Dilbert creator’s ever-worsening P.R. crisis
Scott Adams defends his self-congratulatory commenting and weighs in on the Obama chimp controversy. Make it stop
Topics: Media Criticism, Scott Adams, Television, Entertainment News
When commenters on MetaFilter started ragging on a recent Wall Street Journal story by Scott Adams, the Dilbert creator and sexist jackass who last month opined that “women are treated differently by society for exactly the same reason that children and the mentally handicapped are treated differently,” one user, “plannedchaos,” leapt to his defense. “He has a certified genius I.Q., and that’s hard to hide,” noted plannedchaos, who went on to ask, “Is it Adams’ enormous success at self-promotion that makes you jealous and angry?”
Mr. Chaos has apparently long been a fan of Adams; Gawker noted Monday that early this year, he was posting on Reddit that “It’s fair to say you disagree with Adams. But you can’t rule out the hypothesis that you’re too dumb to understand what he’s saying. And he’s a certified genius.” How fortunate for Adams there are people in the world not “too dumb” to understand the certified genius. It just happens that they’re all Scott Adams. On Friday, the cartoonist admitted on MetaFilter that he and plannedchaos are one and the same. My tie! It’s curving upward in astonishment!
Adams didn’t invent the art of defensively conversing with or about oneself on the Internet – the practice of sock puppetry has a long and ignoble history. Five years ago, New Republic scribe Lee Siegel was suspended after the revelation that he’d been posting on his blog’s forums as “sprezzatura,” a fan who opined that “Siegel is brave, brilliant, and wittier than [Jon] Stewart will ever be. Take that, you bunch of immature, abusive sheep,” and told another poster who’d questioned his identity flat out that “I’m not Lee Siegel, you imbecile.” And in 2007, Whole Foods’ chief executive John Mackey, celebrated advocate of truth in labeling, was revealed to have spent eight years hiding behind a fake identity on Yahoo boards to disparage competitors, promote his company’s stock, and even praise his own alleged good looks. His alter ego, Rahodeb, once took the time to note, “I like Mackey’s haircut. I think he looks cute!”
In Adams’ case, his exposure as a self-aggrandizing Internet troll who enjoys talking about himself in the third person brought no apologies or admissions of shame.

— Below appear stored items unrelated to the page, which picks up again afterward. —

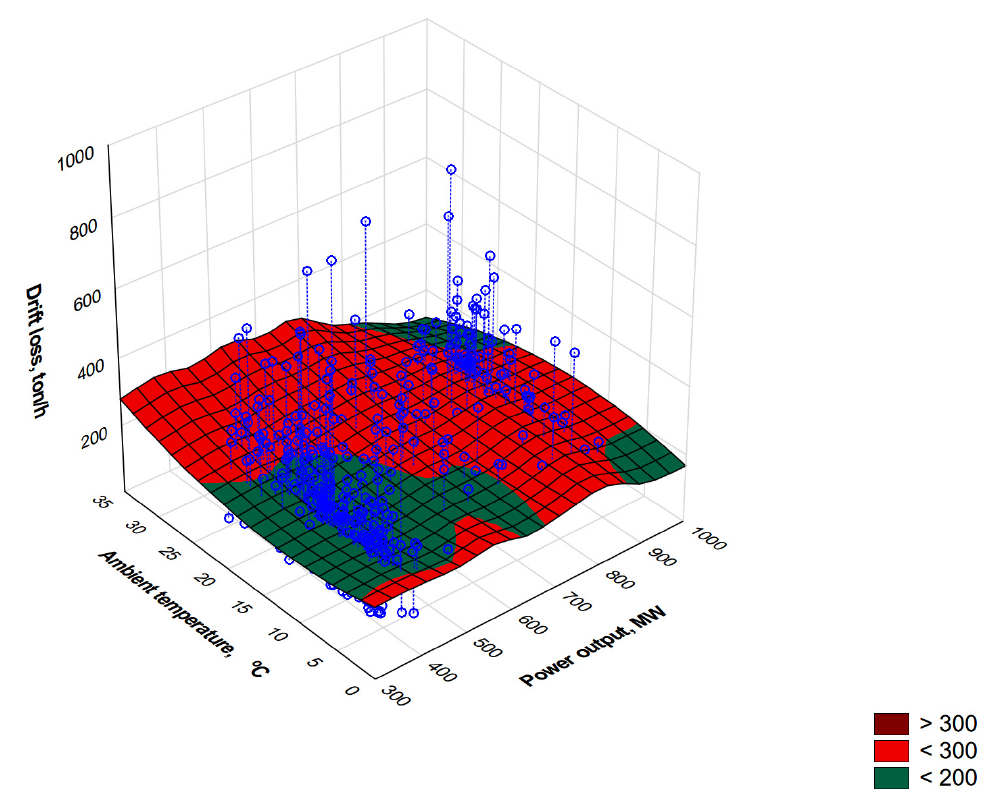
Figure 6. Effect of unit power and ambient temperature on the sum of evaporative and drift losses.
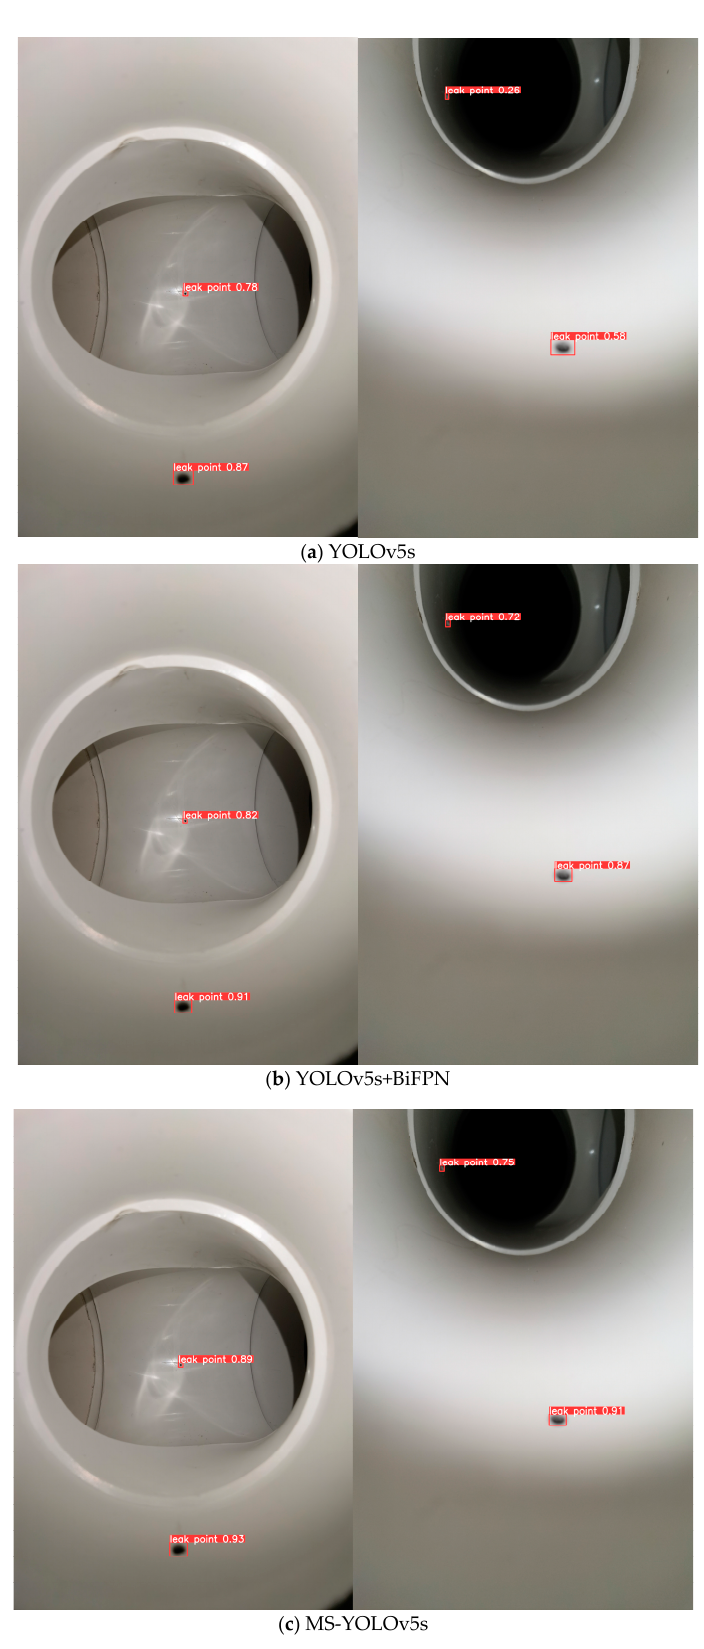
Figure 15. Comparison of recognition results of each network model.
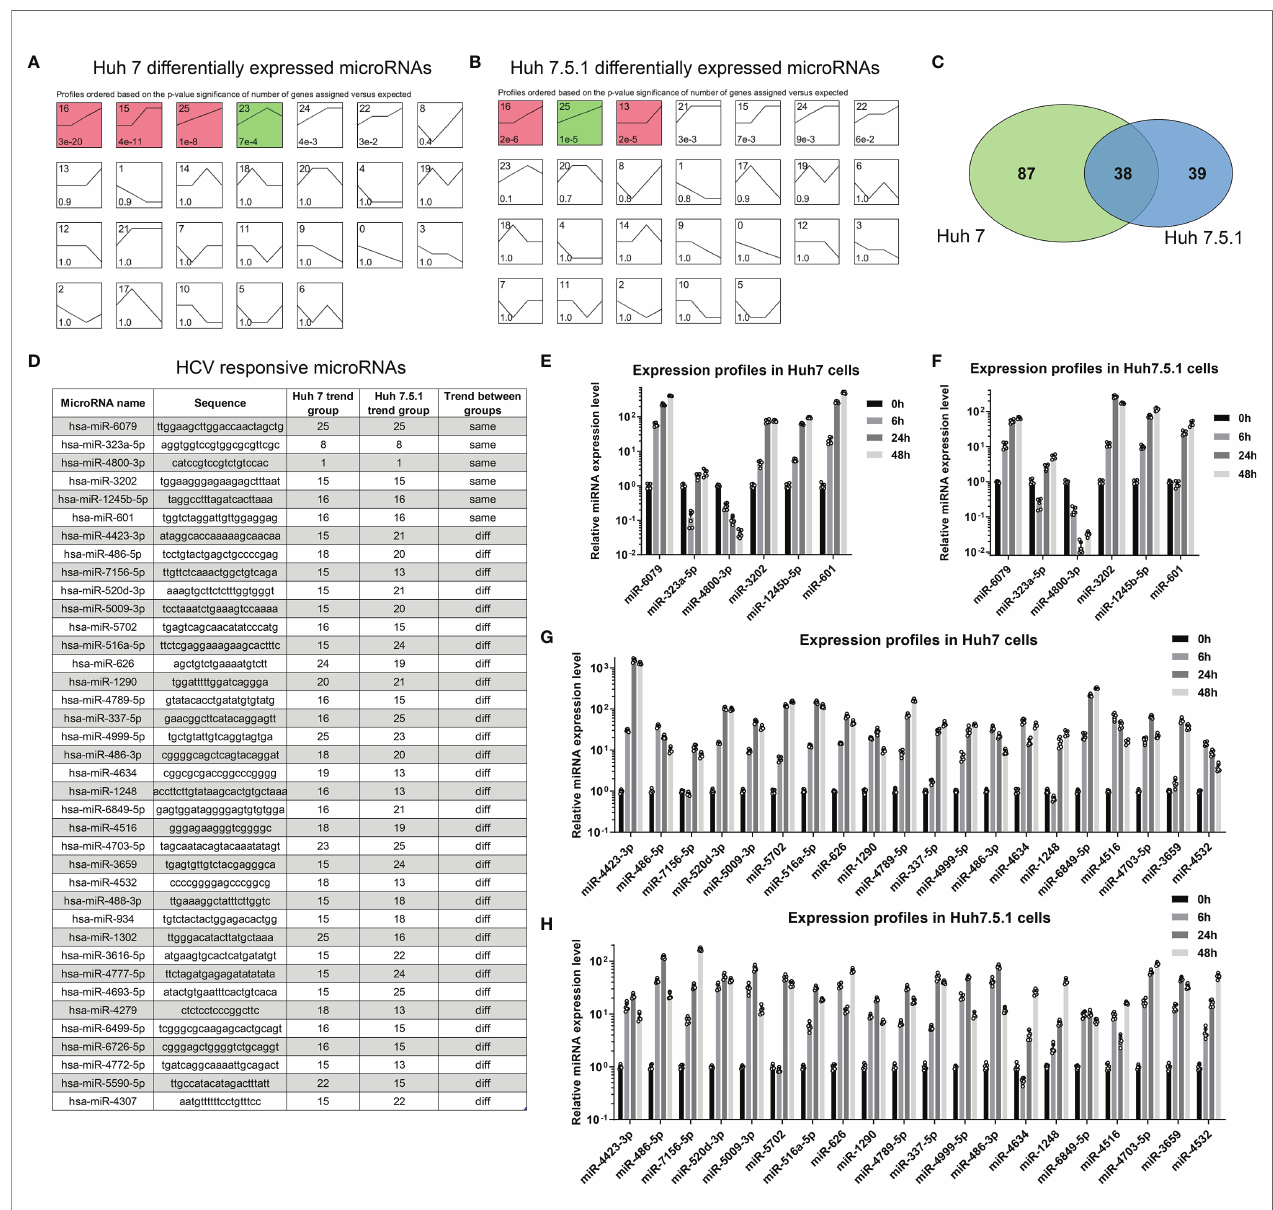
FIGURE 2 | miRNA signatures were different between Huh7 and Huh7.5.1 cells. (A, B) miRNA expression changes were categorized using series cluster method, and was classi fi ed into 26 different expression pattern groups in Huh7 and Huh7.5.1 cells. (C) Venn plot showing the differentially expressed miRNAs in both cell lines. (D) The sequences of HCV responsive miRNAs in Huh7 or Huh7.5.1 cells were illustrated, and their change pro fi les were identi fi ed to check whether they are in the same or different trend groups. The expression of the 6 miRNAs in the same group was evaluated in HCV infected Huh7 (E) and Huh7.5.1 cells (F) . The expression of the 20 miRNAs in the different group was also checked in HCV infected Huh7 (G) and Huh7.5.1 cells (H)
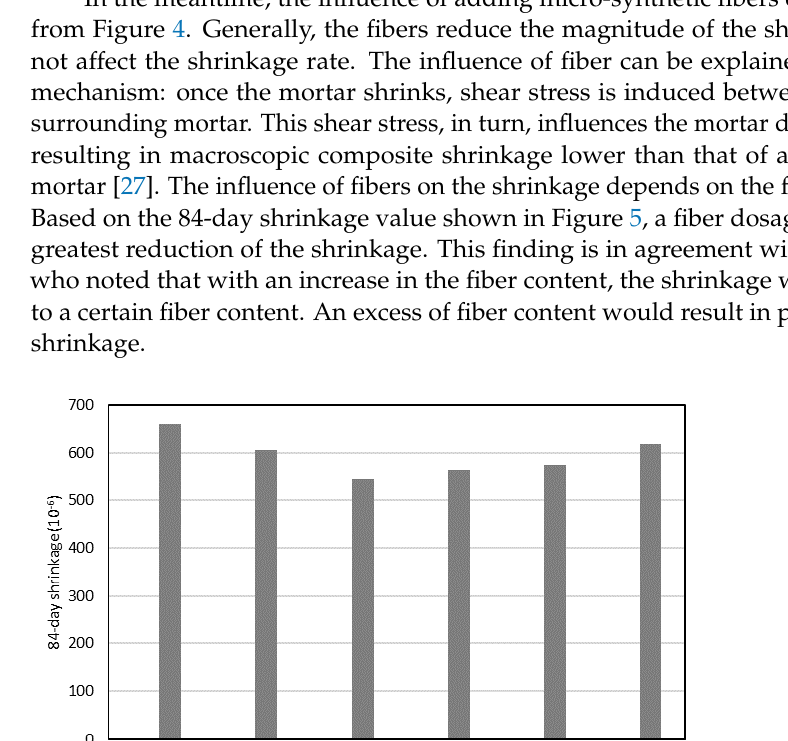
Figure 4. The shrinkage development with time.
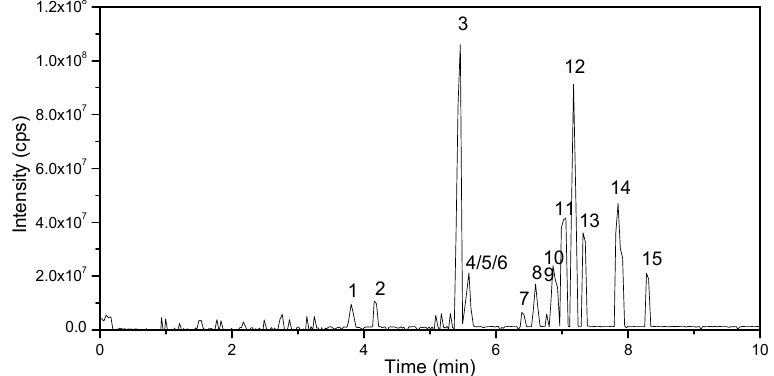
Figure 2. LC-MS/MS chromatograms of fifteen carbamate pesticides (50 ng mL −1 ).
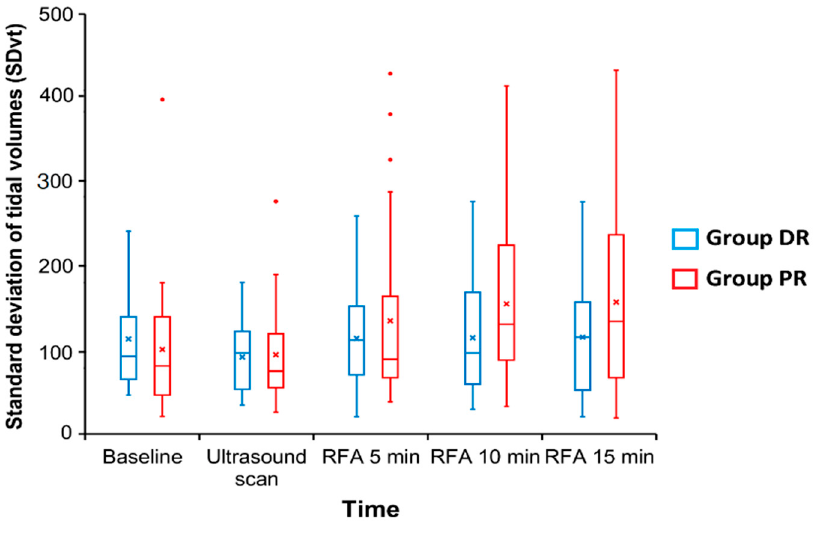
Figure 2. Standard deviation of the tidal volume during sedation between the DR and PR groups. DR, dexmedetomidine-remifentanil; PR, propofol-remifentanil; RFA, radiofrequency ablation.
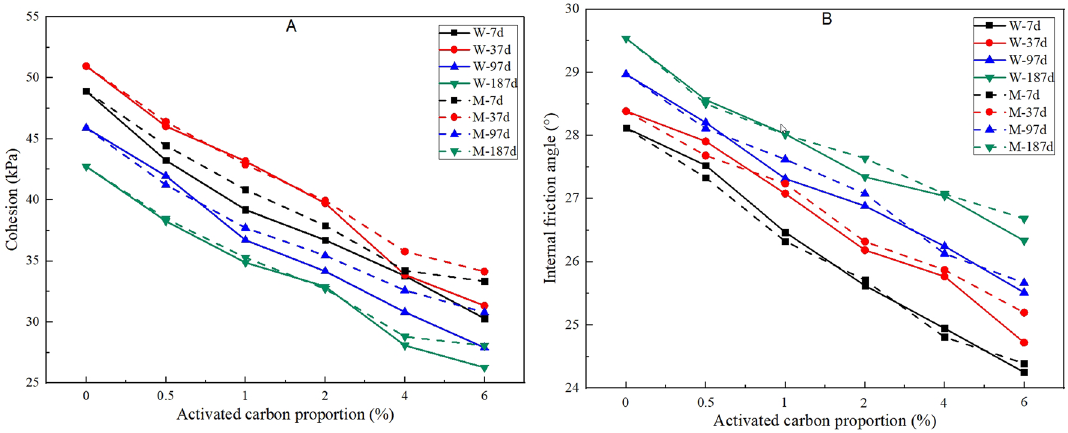
Figure 7. Effect of activated carbon on the cohesion ( A ) and internal friction angle ( B ) of vegetation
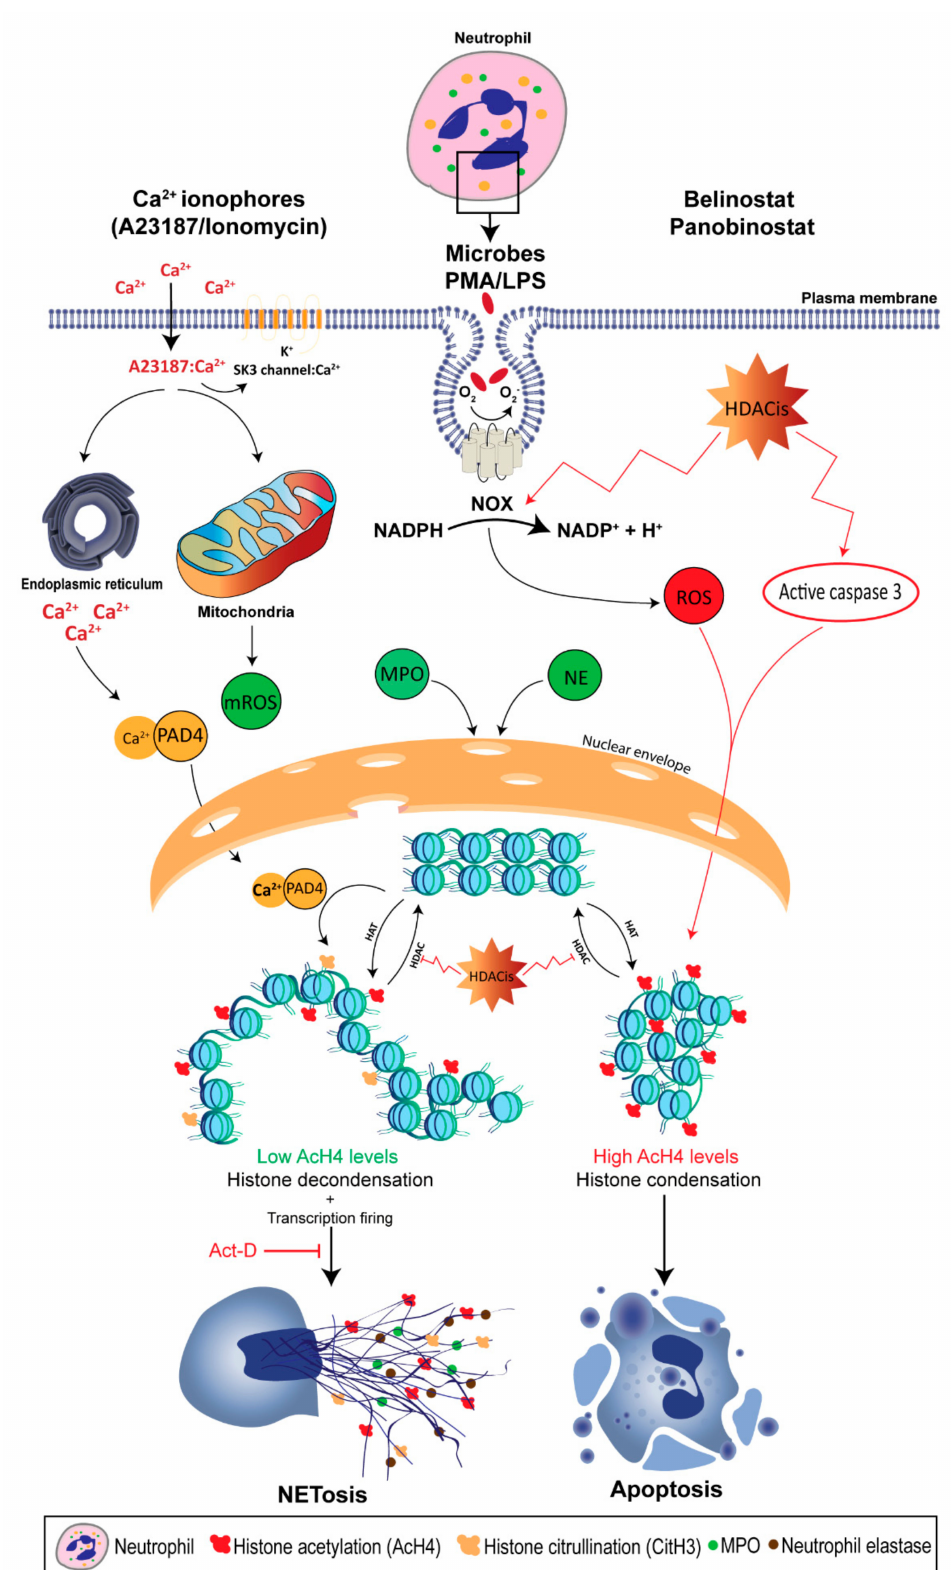
Figure 1. Citrullination (deimination) and acetylation in regulating neutrophil extracellular trap (NET) formation. Neutrophils can be activated during infection and inflammation to undergo NETosis. Calcium ionophores, such as A23187 and ionomycin, activate the NADPH oxidase (NOX)-independent, whereas phorbol myristate acetate (PMA) and lipopolysaccharide (LPS) induce NOX-dependent pathways of NETosis. Both pathways require increased levels of the reactive oxygen species (ROS)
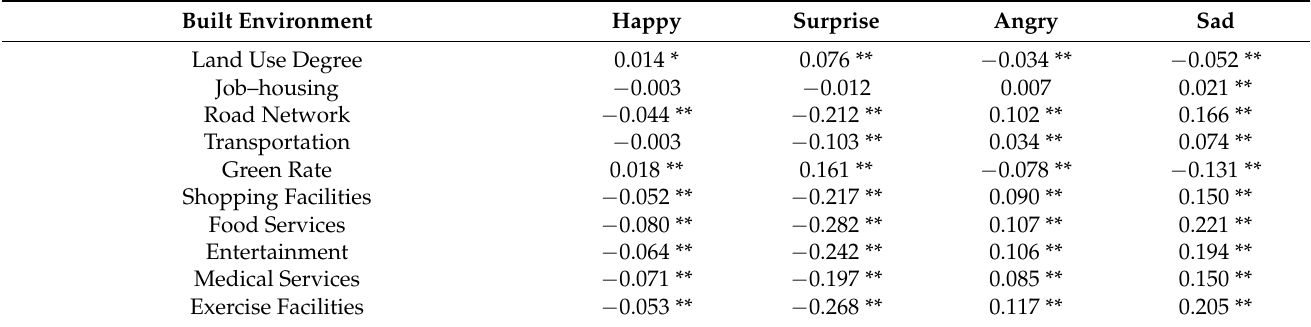
Table 8. Correlation between public sentiment intensity and built environment (scale: 500 m × 500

He instead rationalized his stunt, pouting to the MetaFilter community, “I’m sorry I peed in your cesspool,” and adding, “smart people were on to me after the first post. That made it funnier.” Ah, yes, like when he posted, “I hate Adams for his success too,” when he really was that awesome, successful Scott Adams in disguise — hilarious! It’s like when Lois Lane gets all worked up about Superman, and Clark Kent is just standing around like, awww yeaaaah.
As MetaFilter moderator Cortex gently explained to the certified genius, “If you wanted to sign up for MetaFilter to defend your writing, that would have been fine. If you wanted to sign up for MetaFilter and be incognito as just another user, that’d be fine too. Doing both simultaneously isn’t; pretending to be a third party and high-fiving yourself by proxy is a pretty sketchy move and a serious violation of general community expectations about identity management around here.”